De Quebrada de Humahuaca is een kloof van ongeveer 150 kilometer lang in het noordelijkste puntje van Argentinië, in de provincie Jujuy. De rivier Rio Grande heeft hem uitgesleten, maar deze staat nu helemaal droog. Het gebied is een werelderfgoed omdat het al 11.000 jaar lang dé culturele en handelsroute is tussen het Andes-hoogland (Bolivia, Peru) en de achterliggende provincies (nu Argentinië).
Met de huurauto reed ik hier een paar dagen rond. Ik startte met twee overnachtingen in het schattige Purmamarca. Dit ligt precies aan de voet van de Zevenkleurige Heuvel, een geliefde fotospot.
Het plaatsje zelf heeft maar ruim 300 inwoners. De straten zijn van zand, de meeste huizen van adobe. Het is er toeristisch maar gelukkig wel kleinschalig. ’s Ochtends vroeg kun je mooi zien hoe de halve bevolking zich klaarmaakt met grote karren om op de markt centraal in het dorpje te gaan staan.
Purmamarca ligt eigenlijk in een zijvallei van de Quebrada de Humahuaca, maar behoort wel tot het werelderfgoedgebied. De eerste bezienswaardigheid die je op de echte route tegenkomt is La Posta de Hornillos. Dit historische gebouw werd geintroduceerd door de Spanjaarden in de 16e eeuw. Het was, naar oriëntaals voorbeeld, bedoeld als rustplaats voor karavanen, rijtuigen en paarden die deze route bereden.
Een ander overblijfsel van de Spaanse kolonisten is te vinden in het plaatsje Uquia. Daar staat de spierwitte Capilla de San Francisco de Paula. Deze kerk voor de heilige Franciscus, heeft een groot gouden altaar.

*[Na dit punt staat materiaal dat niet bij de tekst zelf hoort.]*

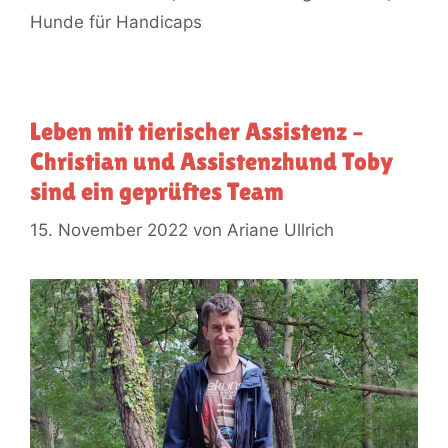
Hunde für Handicaps
Leben mit tierischer Assistenz –
Christian und Assistenzhund Toby
sind ein geprüftes Team
15. November 2022
von
Ariane Ullrich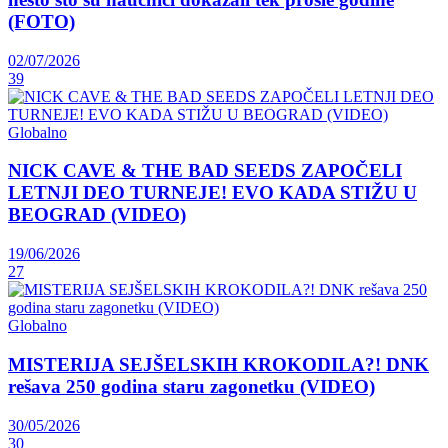
(FOTO)
02/07/2026
39
Globalno
NICK CAVE & THE BAD SEEDS ZAPOČELI
LETNJI DEO TURNEJE! EVO KADA STIŽU U
BEOGRAD (VIDEO)
19/06/2026
27
Globalno
MISTERIJA SEJŠELSKIH KROKODILA?! DNK
rešava 250 godina staru zagonetku (VIDEO)
30/05/2026
30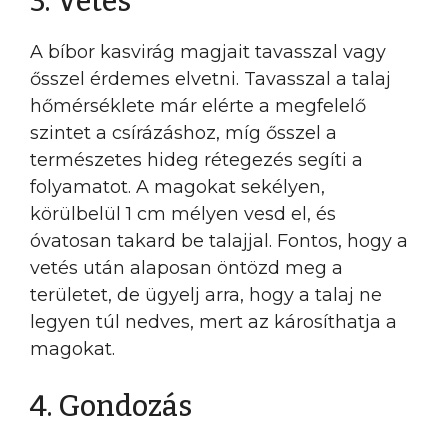
3. Vetés
A bíbor kasvirág magjait tavasszal vagy
ősszel érdemes elvetni. Tavasszal a talaj
hőmérséklete már elérte a megfelelő
szintet a csírázáshoz, míg ősszel a
természetes hideg rétegezés segíti a
folyamatot. A magokat sekélyen,
körülbelül 1 cm mélyen vesd el, és
óvatosan takard be talajjal. Fontos, hogy a
vetés után alaposan öntözd meg a
területet, de ügyelj arra, hogy a talaj ne
legyen túl nedves, mert az károsíthatja a
magokat.
4. Gondozás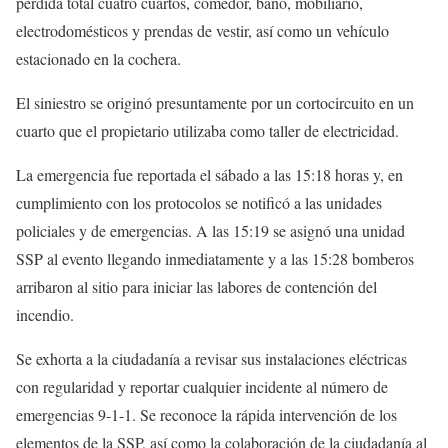
pérdida total cuatro cuartos, comedor, baño, mobiliario,
electrodomésticos y prendas de vestir, así como un vehículo
estacionado en la cochera.
El siniestro se originó presuntamente por un cortocircuito en un
cuarto que el propietario utilizaba como taller de electricidad.
La emergencia fue reportada el sábado a las 15:18 horas y, en
cumplimiento con los protocolos se notificó a las unidades
policiales y de emergencias. A las 15:19 se asignó una unidad
SSP al evento llegando inmediatamente y a las 15:28 bomberos
arribaron al sitio para iniciar las labores de contención del
incendio.
Se exhorta a la ciudadanía a revisar sus instalaciones eléctricas
con regularidad y reportar cualquier incidente al número de
emergencias 9-1-1. Se reconoce la rápida intervención de los
elementos de la SSP, así como la colaboración de la ciudadanía al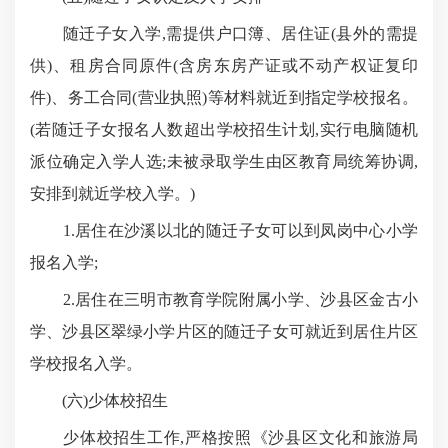
随迁子女入学,需提供户口簿、居住证(县外的需提
供)、租房合同原件(含房东房产证或不动产权证复印
件)、务工合同(营业执照)等材料就近到指定学校报名。
(若随迁子女报名人数超出学校招生计划,实行电脑随机
派位确定入学人选;未被录取学生由区教育局统筹协调,
安排到就近学校入学。)
1.居住在沙溪以北的随迁子女可以到凤岗中心小学
报名入学;
2.居住在三明市教育学院附属小学、沙县区金古小
学、沙县区翠绿小学片区的随迁子女可就近到居住片区
学校报名入学。
(六)少体校招生
少体校招生工作,严格按照《沙县区文化和旅游局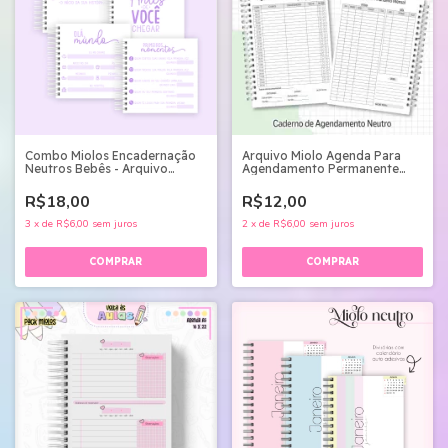
Combo Miolos Encadernação
Arquivo Miolo Agenda Para
Neutros Bebês - Arquivo
Agendamento Permanente
Digital
2024
R$18,00
R$12,00
3
x
de
R$6,00
sem juros
2
x
de
R$6,00
sem juros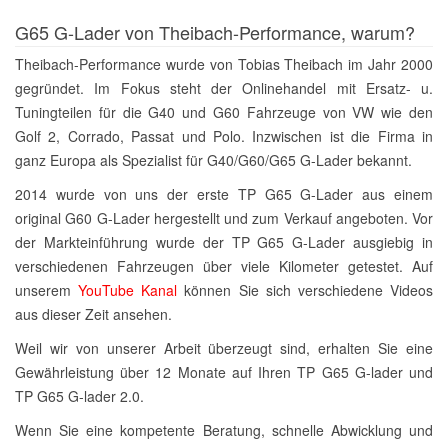
G65 G-Lader von Theibach-Performance, warum?
Theibach-Performance wurde von Tobias Theibach im Jahr 2000
gegründet. Im Fokus steht der Onlinehandel mit Ersatz- u.
Tuningteilen für die G40 und G60 Fahrzeuge von VW wie den
Golf 2, Corrado, Passat und Polo. Inzwischen ist die Firma in
ganz Europa als Spezialist für G40/G60/G65 G-Lader bekannt.
2014 wurde von uns der erste TP G65 G-Lader aus einem
original G60 G-Lader hergestellt und zum Verkauf angeboten. Vor
der Markteinführung wurde der TP G65 G-Lader ausgiebig in
verschiedenen Fahrzeugen über viele Kilometer getestet. Auf
unserem
YouTube Kanal
können Sie sich verschiedene Videos
aus dieser Zeit ansehen.
Weil wir von unserer Arbeit überzeugt sind, erhalten Sie eine
Gewährleistung über 12 Monate auf Ihren TP G65 G-lader und
TP G65 G-lader 2.0.
Wenn Sie eine kompetente Beratung, schnelle Abwicklung und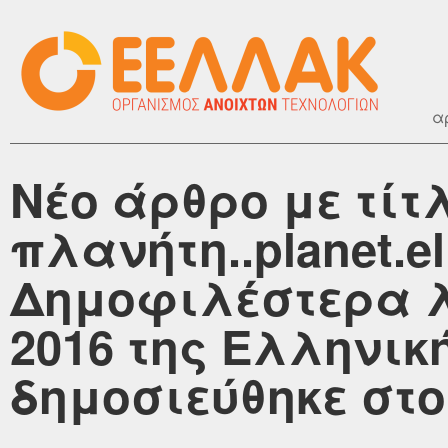
α
Νέο άρθρο με τίτ
πλανήτη..planet.ell
Δημοφιλέστερα λ
2016 της Ελληνική
δημοσιεύθηκε στο 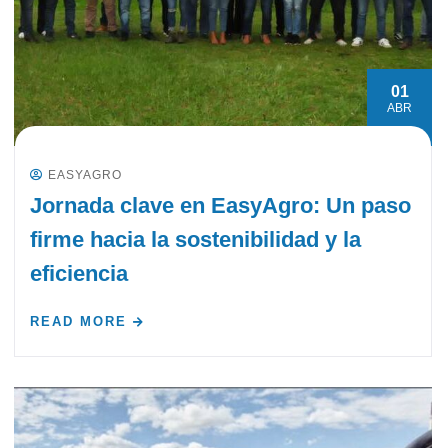
01
ABR
EASYAGRO
Jornada clave en EasyAgro: Un paso
firme hacia la sostenibilidad y la
eficiencia
READ MORE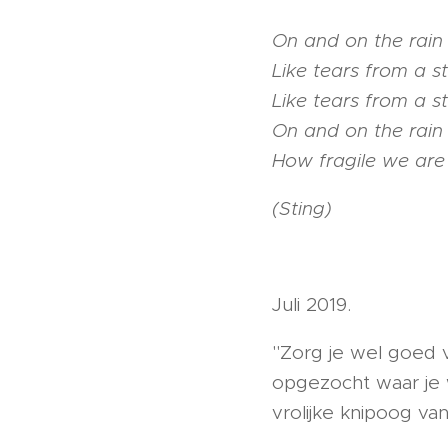
On and on the rain w
Like tears from a s
Like tears from a s
On and on the rain 
How fragile we are
(Sting)
Juli 2019.
"Zorg je wel goed 
opgezocht waar je w
vrolijke knipoog va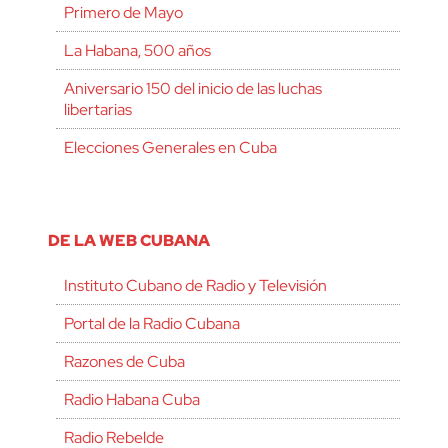
Primero de Mayo
La Habana, 500 años
Aniversario 150 del inicio de las luchas
libertarias
Elecciones Generales en Cuba
DE LA WEB CUBANA
Instituto Cubano de Radio y Televisión
Portal de la Radio Cubana
Razones de Cuba
Radio Habana Cuba
Radio Rebelde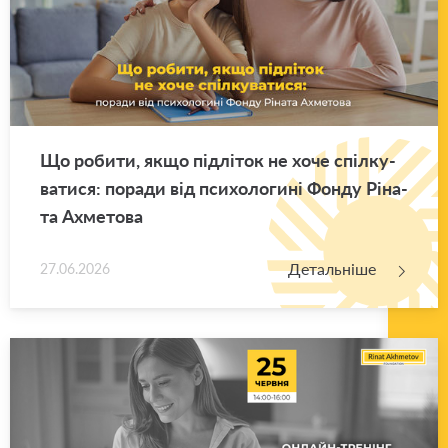
Що ро­би­ти, якщо під­лі­ток не хоче спіл­ку­
ва­ти­ся: по­ра­ди від пси­хо­ло­ги­ні Фонду Рі­на­
та Ахме­то­ва
Детальніше
27.06.2026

Nog verder naar het noorden op de route (het is nu een goed geasfalteerde tweebaansweg) ligt Humahuaca, het stadje waarnaar de kloof is genoemd. Dit heeft een heel andere sfeer dan de andere plaatsen in de omgeving. Het is feitelijk de eerste stad in Argentinië na de Boliviaanse grens. Het is erg gericht op rugzaktoeristen.
Het is een leuk plaatsje om even rond te lopen, meer ook niet. Twee monumenten vlak naast elkaar trekken de aandacht: de restanten van de oude Torre de Santa Barbara en het ongelooflijk protserige en enorme monument voor de helden van de Onafhankelijkheid. In deze regio is ook erg gevochten tijdens de Argentijnse onafhankelijkheidsstrijd, en je ziet nog veel dingen die daaraan herinneren.
Weer terug, een 50-tal kilometers naar het zuiden, ligt het andere wat grotere stadje van deze vallei: Tilcara. Het ligt 2900 meter hoogte en heeft 3000 inwoners, en is gesticht in 1586.
Ik verbleef hier ook één nacht. Net als in Purmamarca zijn hier veel restaurants en (kleinschalige) hotels, maar het mist toch een beetje sfeer. Wat wel interessant is, is El Pucara. Dit fort stamt uit de tijd vóór de komst van de Spanjaarden, zelfs al voor de tijd van de Inca’s. Het is een soort vestingdorp, met verschillende huizen en gemeenschappelijke gebouwen. Ze hebben het grotendeels heropgebouwd – niet al te authentiek, maar wel goed voor het beeld. Vanaf Tilcara is het ook een leuke wandeling er naar toe (half uurtje).